* _Aim A_
From the multi-vector retrieval passage, write out the stretch from "Why multi-vector retrieval" through "crucial for precision." word for word.
* _Aim B_
In the multi-vector retrieval passage, what is the set-wise similarity function most commonly used to score documents?

* _Document excerpt_
⟨

Multi-vector (late-interaction) retrieval represents each document (and query) as a variable-length set of embedding vectors rather than a single embedding vector.
Instead of reducing the input to a single vector via global pooling (e.g., mean pooling) or a dedicated summary token (e.g., CLS), multi-vector representations preserve token-, segment-, or patch-level vectors and score documents using a set-wise similarity function, most commonly MaxSim.
Why multi-vector retrieval is needed
Single-vector retrieval is the most common approach, but it can lose signal when:
- The document is long: pooling compresses many distinct concepts into one vector, potentially sacrificing important details in order to preserve overall meaning.
- The query has multiple aspects: a single vector tends to overemphasize features repeated across the document and suppress distinctive facets that appear only in localized context but are crucial for precision.

⟩

* _Extracted material_

⟨

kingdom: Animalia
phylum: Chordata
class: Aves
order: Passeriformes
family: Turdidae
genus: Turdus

⟩

* _Final answer A_
Why multi-vector retrieval is needed
Single-vector retrieval is the most common approach, but it can lose signal when:
- The document is long: pooling compresses many distinct concepts into one vector, potentially sacrificing important details in order to preserve overall meaning.
- The query has multiple aspects: a single vector tends to overemphasize features repeated across the document and suppress distinctive facets that appear only in localized context but are crucial for precision.

* _Final answer B_
MaxSim